What you will do
Search the entries for lines that contain the word "Imágen", and report each one found.

Saved entries:
▼

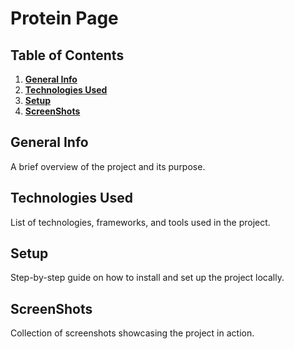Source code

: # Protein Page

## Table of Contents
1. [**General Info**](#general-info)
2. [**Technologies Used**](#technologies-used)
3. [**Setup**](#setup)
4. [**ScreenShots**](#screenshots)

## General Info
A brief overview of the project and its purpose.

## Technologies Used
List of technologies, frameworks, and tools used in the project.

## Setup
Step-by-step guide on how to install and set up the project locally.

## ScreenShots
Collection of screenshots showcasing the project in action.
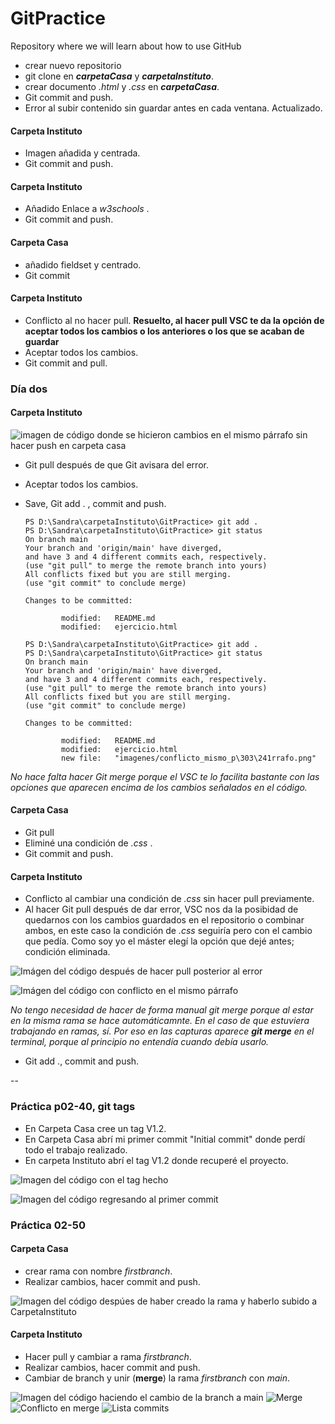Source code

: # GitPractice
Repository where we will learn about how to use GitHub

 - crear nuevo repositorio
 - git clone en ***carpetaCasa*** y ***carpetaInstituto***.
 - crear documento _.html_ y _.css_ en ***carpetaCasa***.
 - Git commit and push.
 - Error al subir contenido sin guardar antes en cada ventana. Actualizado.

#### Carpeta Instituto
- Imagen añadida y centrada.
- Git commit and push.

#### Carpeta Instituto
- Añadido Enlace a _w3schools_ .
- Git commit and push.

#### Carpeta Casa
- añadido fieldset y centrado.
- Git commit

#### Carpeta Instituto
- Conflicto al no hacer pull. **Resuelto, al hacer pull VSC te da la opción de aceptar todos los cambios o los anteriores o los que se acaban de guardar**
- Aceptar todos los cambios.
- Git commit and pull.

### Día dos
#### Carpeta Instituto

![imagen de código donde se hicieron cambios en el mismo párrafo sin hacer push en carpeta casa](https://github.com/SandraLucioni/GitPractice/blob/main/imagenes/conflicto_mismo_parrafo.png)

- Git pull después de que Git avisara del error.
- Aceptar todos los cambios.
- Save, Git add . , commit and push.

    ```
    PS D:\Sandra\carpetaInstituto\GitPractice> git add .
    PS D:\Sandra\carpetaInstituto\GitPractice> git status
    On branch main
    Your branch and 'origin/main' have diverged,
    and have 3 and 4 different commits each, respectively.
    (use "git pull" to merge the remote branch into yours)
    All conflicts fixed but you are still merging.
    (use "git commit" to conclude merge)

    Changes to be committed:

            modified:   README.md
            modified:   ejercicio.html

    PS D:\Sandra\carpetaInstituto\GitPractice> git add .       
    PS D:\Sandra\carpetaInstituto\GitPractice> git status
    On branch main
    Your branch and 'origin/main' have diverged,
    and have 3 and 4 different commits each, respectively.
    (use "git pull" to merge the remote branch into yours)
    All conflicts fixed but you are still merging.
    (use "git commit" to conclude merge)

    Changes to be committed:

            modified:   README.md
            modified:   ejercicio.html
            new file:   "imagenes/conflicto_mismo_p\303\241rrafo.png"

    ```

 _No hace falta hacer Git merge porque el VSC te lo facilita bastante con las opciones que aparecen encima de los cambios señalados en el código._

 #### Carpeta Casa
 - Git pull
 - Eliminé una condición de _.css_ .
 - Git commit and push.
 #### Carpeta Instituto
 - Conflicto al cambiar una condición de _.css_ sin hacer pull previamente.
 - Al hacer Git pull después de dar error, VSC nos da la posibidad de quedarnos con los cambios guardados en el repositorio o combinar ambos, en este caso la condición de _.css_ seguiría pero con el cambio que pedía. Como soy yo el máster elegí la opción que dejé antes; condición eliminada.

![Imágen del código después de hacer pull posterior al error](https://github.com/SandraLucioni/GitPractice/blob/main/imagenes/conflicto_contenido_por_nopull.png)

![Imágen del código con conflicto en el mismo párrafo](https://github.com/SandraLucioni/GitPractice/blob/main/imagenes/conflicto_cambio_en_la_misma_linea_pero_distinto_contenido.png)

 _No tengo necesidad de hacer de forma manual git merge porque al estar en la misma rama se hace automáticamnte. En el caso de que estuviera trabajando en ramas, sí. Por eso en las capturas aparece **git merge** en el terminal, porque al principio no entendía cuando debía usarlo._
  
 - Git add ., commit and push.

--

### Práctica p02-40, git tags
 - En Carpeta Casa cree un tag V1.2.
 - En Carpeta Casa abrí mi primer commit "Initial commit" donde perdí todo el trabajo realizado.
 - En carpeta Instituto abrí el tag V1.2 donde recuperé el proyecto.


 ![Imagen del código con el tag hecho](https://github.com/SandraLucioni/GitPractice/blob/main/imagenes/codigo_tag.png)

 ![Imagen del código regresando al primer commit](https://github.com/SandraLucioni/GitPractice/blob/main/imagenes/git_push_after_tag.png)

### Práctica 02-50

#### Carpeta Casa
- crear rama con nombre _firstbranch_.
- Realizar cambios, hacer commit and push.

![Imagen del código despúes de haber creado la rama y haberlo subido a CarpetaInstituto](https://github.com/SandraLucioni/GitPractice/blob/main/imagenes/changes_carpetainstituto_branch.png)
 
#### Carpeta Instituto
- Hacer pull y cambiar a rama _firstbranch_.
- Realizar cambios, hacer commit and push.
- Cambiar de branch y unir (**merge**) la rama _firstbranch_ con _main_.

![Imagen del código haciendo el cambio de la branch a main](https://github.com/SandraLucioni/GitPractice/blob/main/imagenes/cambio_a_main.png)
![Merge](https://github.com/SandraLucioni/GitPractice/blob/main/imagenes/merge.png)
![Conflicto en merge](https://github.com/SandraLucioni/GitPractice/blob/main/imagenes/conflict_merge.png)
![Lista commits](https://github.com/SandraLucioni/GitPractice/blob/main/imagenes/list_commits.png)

▲
▼

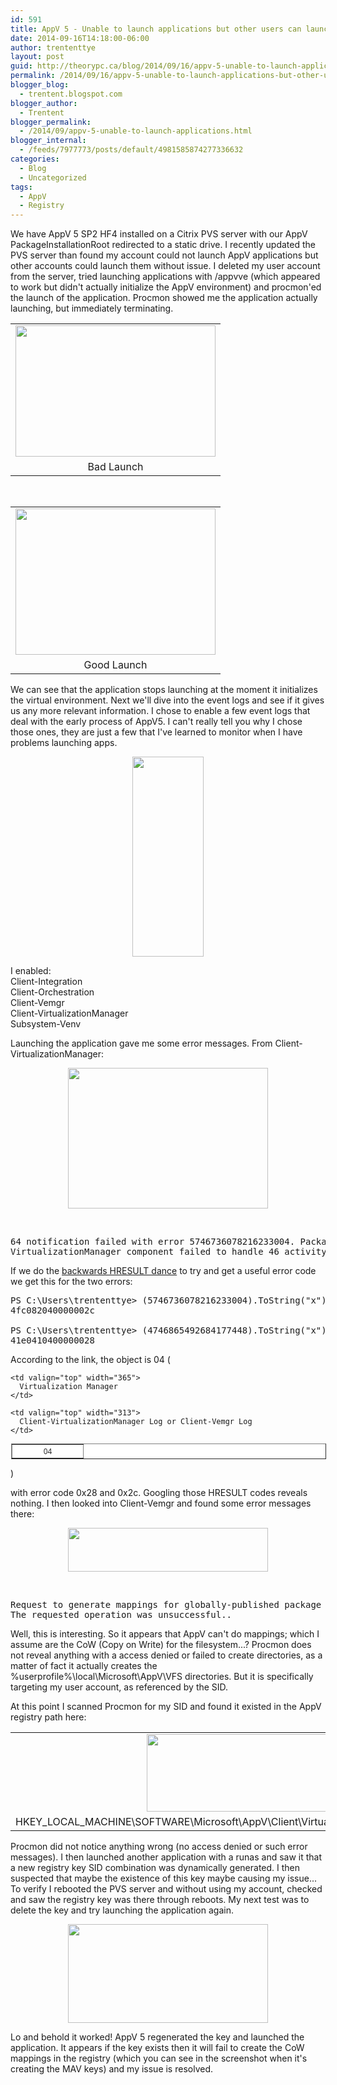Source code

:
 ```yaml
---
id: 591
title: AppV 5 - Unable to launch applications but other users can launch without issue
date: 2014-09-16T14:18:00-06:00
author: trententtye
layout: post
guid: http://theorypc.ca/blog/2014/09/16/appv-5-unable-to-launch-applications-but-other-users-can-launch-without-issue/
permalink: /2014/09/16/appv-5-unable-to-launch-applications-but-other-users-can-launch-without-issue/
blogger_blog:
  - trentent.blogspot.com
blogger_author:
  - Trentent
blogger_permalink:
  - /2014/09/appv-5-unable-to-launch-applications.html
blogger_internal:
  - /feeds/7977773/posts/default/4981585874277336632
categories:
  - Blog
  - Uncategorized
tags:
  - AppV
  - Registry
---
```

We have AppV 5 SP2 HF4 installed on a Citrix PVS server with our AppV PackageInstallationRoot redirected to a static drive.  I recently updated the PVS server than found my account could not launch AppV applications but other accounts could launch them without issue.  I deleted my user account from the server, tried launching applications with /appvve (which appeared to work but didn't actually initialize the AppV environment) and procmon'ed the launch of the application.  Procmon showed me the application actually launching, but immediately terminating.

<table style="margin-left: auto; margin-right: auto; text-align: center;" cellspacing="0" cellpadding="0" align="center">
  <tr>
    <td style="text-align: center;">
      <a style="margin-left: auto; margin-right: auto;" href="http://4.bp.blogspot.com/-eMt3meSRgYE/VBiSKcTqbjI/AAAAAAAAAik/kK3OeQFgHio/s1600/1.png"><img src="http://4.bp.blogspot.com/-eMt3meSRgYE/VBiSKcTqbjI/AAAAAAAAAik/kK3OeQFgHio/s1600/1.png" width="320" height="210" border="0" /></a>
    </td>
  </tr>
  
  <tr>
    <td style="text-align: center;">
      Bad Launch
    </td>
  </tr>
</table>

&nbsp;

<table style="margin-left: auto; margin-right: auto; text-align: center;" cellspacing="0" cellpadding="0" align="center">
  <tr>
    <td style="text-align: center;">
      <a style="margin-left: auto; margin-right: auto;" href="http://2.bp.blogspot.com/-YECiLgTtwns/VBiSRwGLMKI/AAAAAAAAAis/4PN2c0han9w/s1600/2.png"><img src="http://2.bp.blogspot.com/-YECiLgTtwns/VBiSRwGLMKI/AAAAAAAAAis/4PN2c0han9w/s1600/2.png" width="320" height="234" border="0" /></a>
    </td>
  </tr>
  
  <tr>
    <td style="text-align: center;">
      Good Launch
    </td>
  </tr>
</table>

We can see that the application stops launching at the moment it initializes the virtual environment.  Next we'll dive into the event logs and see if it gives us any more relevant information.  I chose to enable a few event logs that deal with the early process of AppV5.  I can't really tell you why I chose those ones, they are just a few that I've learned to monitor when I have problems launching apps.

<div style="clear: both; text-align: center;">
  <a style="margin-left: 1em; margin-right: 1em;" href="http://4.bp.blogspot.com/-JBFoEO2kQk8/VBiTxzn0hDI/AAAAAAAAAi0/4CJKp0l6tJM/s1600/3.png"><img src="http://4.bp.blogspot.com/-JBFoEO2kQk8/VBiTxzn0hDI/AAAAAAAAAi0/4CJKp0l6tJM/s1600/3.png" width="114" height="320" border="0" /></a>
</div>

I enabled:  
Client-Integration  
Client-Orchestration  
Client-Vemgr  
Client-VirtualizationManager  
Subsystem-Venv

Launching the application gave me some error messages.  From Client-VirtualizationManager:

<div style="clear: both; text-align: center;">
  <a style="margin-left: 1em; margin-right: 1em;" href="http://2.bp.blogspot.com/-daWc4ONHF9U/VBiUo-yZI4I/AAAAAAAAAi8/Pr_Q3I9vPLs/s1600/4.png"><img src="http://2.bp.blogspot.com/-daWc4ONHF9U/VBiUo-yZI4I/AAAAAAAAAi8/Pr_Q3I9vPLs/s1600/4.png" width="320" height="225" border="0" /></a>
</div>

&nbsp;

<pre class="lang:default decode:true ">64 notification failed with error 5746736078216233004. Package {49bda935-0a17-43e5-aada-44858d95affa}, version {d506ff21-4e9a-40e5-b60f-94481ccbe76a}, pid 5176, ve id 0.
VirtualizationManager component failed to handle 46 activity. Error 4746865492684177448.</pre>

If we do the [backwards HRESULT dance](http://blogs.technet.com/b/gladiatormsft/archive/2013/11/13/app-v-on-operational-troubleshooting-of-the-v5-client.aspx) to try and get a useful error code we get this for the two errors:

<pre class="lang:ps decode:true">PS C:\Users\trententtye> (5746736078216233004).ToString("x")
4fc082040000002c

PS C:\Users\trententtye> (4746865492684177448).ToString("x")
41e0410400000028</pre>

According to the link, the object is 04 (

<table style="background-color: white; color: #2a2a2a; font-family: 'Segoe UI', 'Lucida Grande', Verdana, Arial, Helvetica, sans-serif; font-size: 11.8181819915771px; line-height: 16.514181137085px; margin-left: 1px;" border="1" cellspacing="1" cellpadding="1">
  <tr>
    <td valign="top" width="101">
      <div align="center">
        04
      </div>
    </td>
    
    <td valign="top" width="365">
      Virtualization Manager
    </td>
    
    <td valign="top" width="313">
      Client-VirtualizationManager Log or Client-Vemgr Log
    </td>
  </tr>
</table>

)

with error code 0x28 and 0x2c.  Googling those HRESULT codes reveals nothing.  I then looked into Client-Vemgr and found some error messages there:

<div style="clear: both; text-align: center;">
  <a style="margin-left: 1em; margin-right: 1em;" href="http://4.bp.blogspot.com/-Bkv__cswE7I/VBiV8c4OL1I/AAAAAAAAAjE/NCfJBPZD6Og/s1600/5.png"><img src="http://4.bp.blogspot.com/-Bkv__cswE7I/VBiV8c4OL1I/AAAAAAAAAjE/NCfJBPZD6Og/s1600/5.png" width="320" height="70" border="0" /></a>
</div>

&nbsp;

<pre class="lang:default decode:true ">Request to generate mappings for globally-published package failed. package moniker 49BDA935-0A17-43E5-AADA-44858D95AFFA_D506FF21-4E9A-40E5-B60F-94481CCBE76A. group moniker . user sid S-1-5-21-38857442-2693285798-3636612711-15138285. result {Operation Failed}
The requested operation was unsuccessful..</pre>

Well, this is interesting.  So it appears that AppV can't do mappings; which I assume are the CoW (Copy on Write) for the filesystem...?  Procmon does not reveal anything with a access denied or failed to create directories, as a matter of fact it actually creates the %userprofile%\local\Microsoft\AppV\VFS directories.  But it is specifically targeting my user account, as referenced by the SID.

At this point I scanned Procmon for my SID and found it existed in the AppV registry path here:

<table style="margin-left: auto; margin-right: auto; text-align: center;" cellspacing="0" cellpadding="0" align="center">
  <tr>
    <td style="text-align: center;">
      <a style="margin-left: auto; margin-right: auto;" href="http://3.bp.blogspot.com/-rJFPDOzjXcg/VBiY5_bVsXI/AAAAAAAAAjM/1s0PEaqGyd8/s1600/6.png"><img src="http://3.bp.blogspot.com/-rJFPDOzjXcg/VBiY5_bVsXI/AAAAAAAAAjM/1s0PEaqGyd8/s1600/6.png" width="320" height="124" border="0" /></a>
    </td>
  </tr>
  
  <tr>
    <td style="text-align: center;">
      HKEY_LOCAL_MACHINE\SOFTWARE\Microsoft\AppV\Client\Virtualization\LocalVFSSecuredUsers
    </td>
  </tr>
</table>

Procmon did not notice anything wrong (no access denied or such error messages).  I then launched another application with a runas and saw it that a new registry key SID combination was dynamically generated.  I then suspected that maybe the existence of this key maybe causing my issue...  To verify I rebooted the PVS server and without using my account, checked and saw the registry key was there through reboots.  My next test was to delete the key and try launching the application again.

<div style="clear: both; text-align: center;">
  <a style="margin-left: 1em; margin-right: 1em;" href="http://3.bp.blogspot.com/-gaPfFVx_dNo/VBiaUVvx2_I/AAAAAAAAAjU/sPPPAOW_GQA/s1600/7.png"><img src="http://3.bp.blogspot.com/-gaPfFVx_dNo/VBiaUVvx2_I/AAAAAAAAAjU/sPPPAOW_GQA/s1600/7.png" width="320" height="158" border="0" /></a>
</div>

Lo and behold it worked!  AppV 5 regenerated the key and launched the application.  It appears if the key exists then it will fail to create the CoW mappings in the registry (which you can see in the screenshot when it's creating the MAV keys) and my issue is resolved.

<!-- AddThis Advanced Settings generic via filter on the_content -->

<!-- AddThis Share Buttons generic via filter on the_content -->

▲
▼

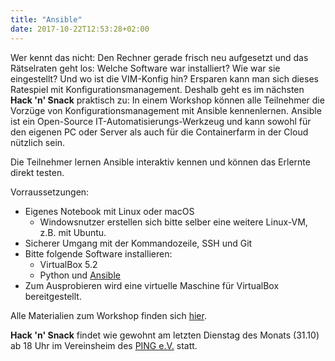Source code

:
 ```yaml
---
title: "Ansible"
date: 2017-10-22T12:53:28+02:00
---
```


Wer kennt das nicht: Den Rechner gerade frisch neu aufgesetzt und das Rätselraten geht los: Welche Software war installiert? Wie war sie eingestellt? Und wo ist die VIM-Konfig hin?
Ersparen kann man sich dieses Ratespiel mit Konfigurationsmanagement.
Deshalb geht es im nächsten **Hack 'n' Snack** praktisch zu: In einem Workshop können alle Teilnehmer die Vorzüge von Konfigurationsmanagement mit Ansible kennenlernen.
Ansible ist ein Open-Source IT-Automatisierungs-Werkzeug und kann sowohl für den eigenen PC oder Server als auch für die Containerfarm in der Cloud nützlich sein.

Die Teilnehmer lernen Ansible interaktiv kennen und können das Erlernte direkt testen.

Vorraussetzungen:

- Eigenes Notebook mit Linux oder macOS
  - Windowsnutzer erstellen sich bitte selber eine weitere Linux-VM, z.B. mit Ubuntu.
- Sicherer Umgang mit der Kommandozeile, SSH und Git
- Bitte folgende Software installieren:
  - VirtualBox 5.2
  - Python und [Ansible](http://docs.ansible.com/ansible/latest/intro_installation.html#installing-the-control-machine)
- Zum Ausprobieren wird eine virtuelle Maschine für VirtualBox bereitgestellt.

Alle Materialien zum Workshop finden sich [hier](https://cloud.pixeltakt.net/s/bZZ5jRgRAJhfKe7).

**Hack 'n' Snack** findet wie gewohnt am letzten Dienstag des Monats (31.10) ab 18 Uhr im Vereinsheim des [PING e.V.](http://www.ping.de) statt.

▲

Exercise answer
![Imágen del código después de hacer pull posterior al error](https://github.com/SandraLucioni/GitPractice/blob/main/imagenes/conflicto_contenido_por_nopull.png)
![Imágen del código con conflicto en el mismo párrafo](https://github.com/SandraLucioni/GitPractice/blob/main/imagenes/conflicto_cambio_en_la_misma_linea_pero_distinto_contenido.png)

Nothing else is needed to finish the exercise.